The two days I spent in Pacific Grove at the inaugural Limmud Bay Area, held over Presidents Day weekend, cemented my passion for the project, which got its start 32 years ago in the U.K. and has since spread from London to Berlin to Odessa to, yes, the wilds of the Central Coast.
First, the Asilomar conference center is no shabby place to while away the hours. As the morning mists rolled in off the Pacific, I walked past three deer and a rabbit on my way to breakfast. This is why I left New Jersey.
Here’s what happened: 300 Bay Area Jews spent 36 hours teaching each other whatever they wanted to share. Every hour brought a half-dozen offerings — Talmud, meditation, Rav Kook’s erotic poetry, gay Orthodox Jews, the Torah of the Grateful Dead, a “Fiddler on the Roof” sing-along.

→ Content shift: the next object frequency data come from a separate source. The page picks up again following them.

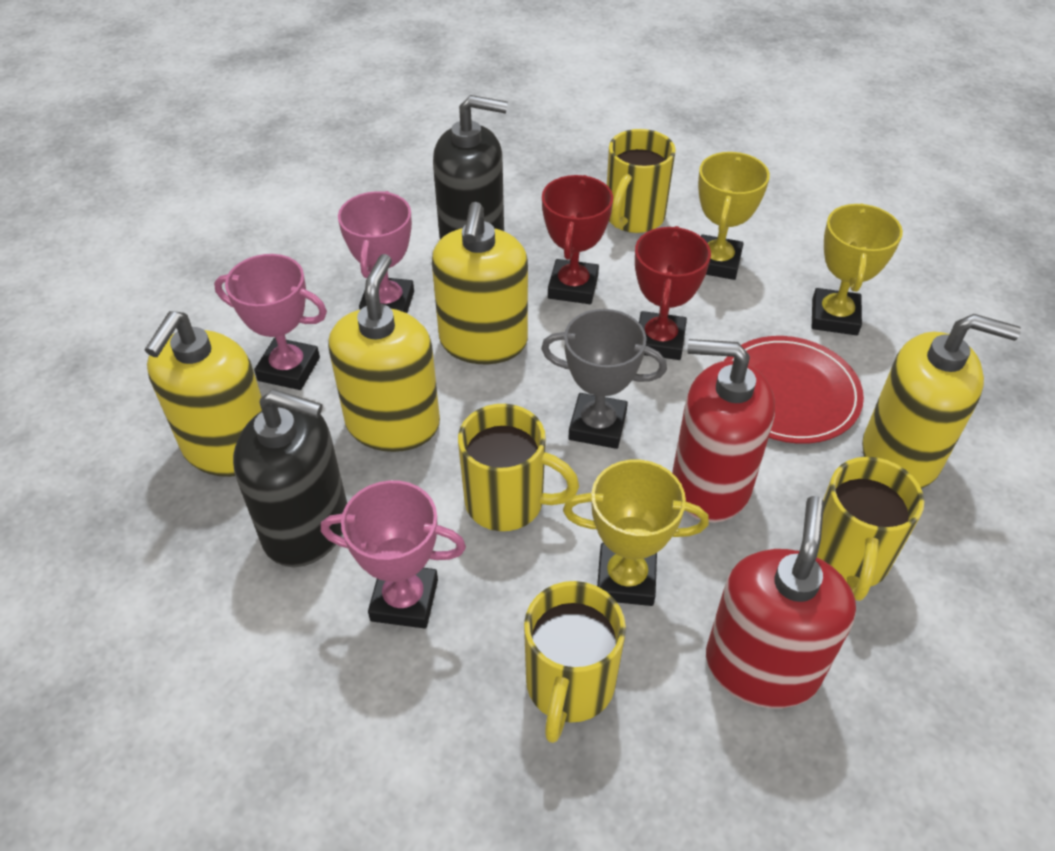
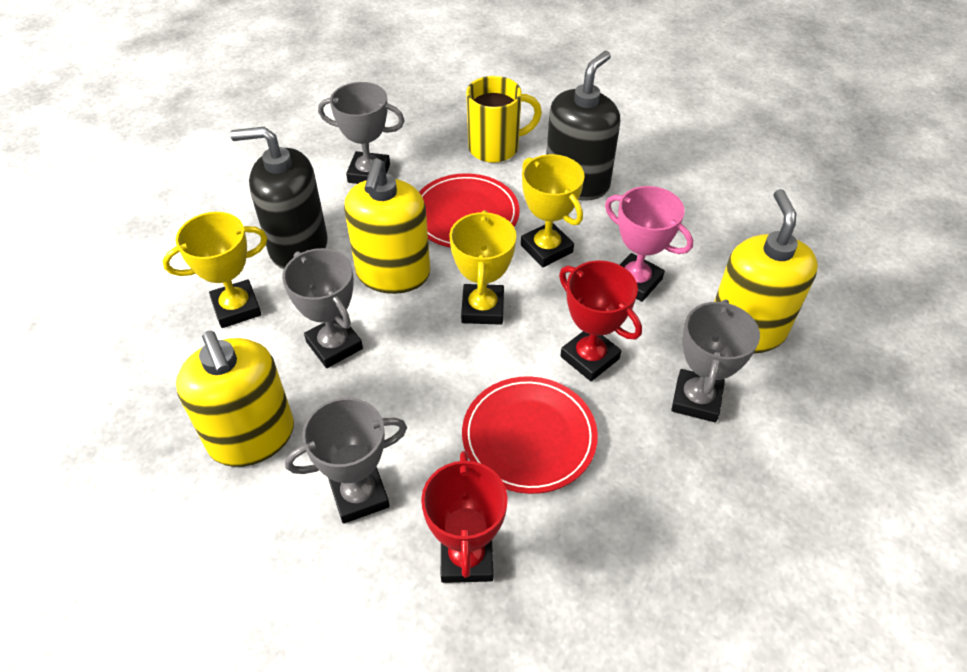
grey trophy: [541,309,667,449] = 1 -> [282,248,363,368] [285,397,407,524] [318,82,404,184] [671,299,760,422] = 4
pink trophy: [214,254,327,390] [321,480,466,629] [338,191,414,313] = 3 -> [605,186,693,302] = 1
red plate: [724,336,864,444] = 1 -> [419,173,520,248] [462,376,598,494] = 2
red soap dispenser: [672,339,775,523] [706,496,856,709] = 2 -> none = 0
yellow mug: [458,404,579,531] [524,581,626,743] [607,129,676,233] [817,457,924,601] = 4 -> [466,76,542,163] = 1
yellow soap dispenser: [145,311,262,477] [328,254,440,452] [432,202,528,364] [862,314,1021,489] = 4 -> [176,331,294,467] [344,158,430,294] [714,189,818,354] = 3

Limmud is radical egalitarianism. No one gets paid. No titles or honorifics are used. Anyone can teach, and everyone learns — one-fourth of the participants taught classes, and then spent the rest of the weekend going to others.

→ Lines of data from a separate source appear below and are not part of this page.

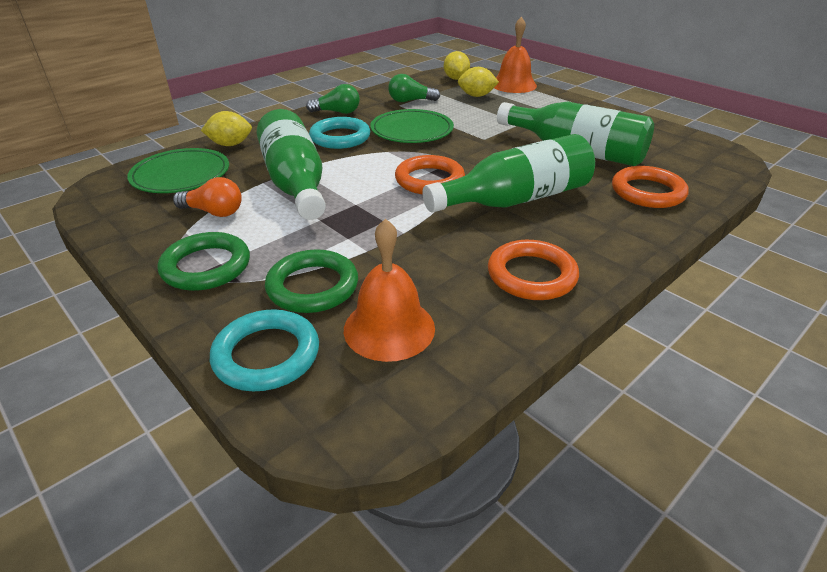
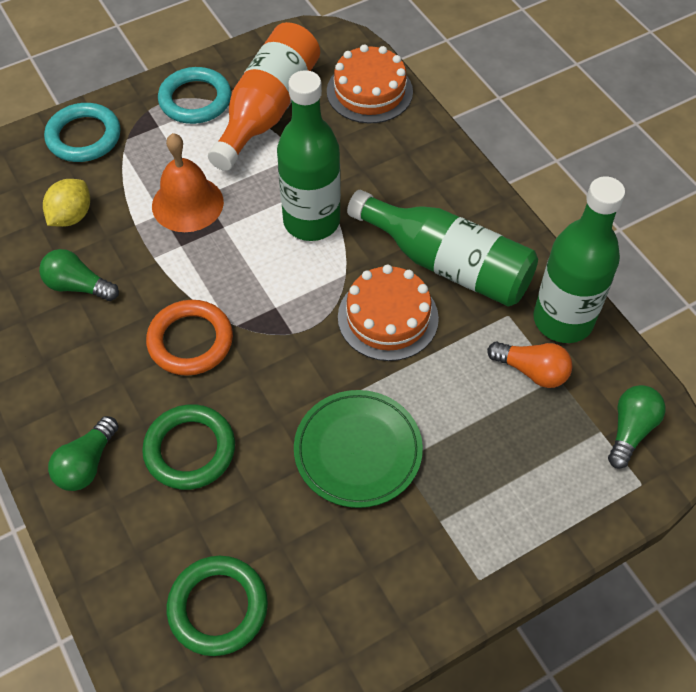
green light bulb: [306,84,360,114] [388,74,440,102] = 2 -> [39,249,119,301] [48,416,119,491] [608,385,666,469] = 3
green plate: [127,148,229,193] [370,109,454,143] = 2 -> [294,390,423,508] = 1
orange bell: [344,218,435,362] [494,16,537,93] = 2 -> [152,133,224,232] = 1
orange bottle: none = 0 -> [208,22,320,171] = 1
orange cake: none = 0 -> [327,44,413,123] [338,264,439,361] = 2
orange ring: [395,155,465,194] [488,240,579,300] [612,166,689,208] = 3 -> [146,300,233,376] = 1
yellow lemon: [201,111,252,146] [444,51,470,80] [458,67,499,97] = 3 -> [43,179,90,227] = 1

It’s kibbutz and yeshiva rolled into one. With deer.
Odd things happened. In one session, a woman gave me a two-dollar bill, which she explained was part of the Mussar Institute’s “week of generosity.” Mussar is a traditional Jewish practice of self-improvement via the study of positive personal characteristics.
Lesson learned: Two-dollar bills are still around.
In “People of the Link,” Estee Solomon Gray described Jewishness as a multidirectional network of links rather than the straight compilation and transmission of knowledge. What Jews gave the world, she argued, was not just the concept of one God but the notion of a two-way covenantal relationship with that God.
“We skipped the whole pyramid, hierarchy thing,” she said, referring to the evolution of the Catholic Church.
Thus, the 21st century could launch the Age of the Jew, a time when, as David Weinberger wrote in “Too Big to Know,” knowledge is understood as “not a set of works, but an infrastructure of connection.” The Jewish way of thinking could be seen as having presaged the Internet, Wikipedia, our entire interconnected reality.
“Think about these new technologies not as something foisted upon us, but as, this is our time,” she said.
In “The History of Chutzpah,” Rabbi Ed Feinstein of Valley Beth Shalom in Encino — a SoCal interloper — posited that the periods of greatest Jewish creativity come not in times of plenty and peace, but after the greatest historical disconnects.
It was the destruction of the Temple that led to rabbinic Judaism, giving us the religious framework we still use.
It was the Holocaust that gave rise to the State of Israel — the central identifier for two generations of Jews — and to the “American Jewish community,” whose response to the mass destruction of European Jewry was, he said, the energetic construction of institutions that proclaimed our physical survival.
Today, Feinstein said, we’re on the cusp of another seismic shift, this one involving how we think and communicate. How will it change Judaism? How will it change our community?
I think about that a lot as the editor of j. There is no one, dominant Jewish institution that sets the tone for our local community. We have several Jewish federations surrounded by many agencies, as well as synagogues, religious schools, Jewish studies departments and new groups popping up all the time.
We have Jews who study, Jews who go to film festivals, Jews who grow gardens, Jews who write, think, raise families and visit Israel. Or not.
These myriad Jewish communities are our “community.” Old terms like “affiliated” need to be reassessed. Guilt is no longer a motivation.
Everyone can be a teacher. Everyone should be a learner.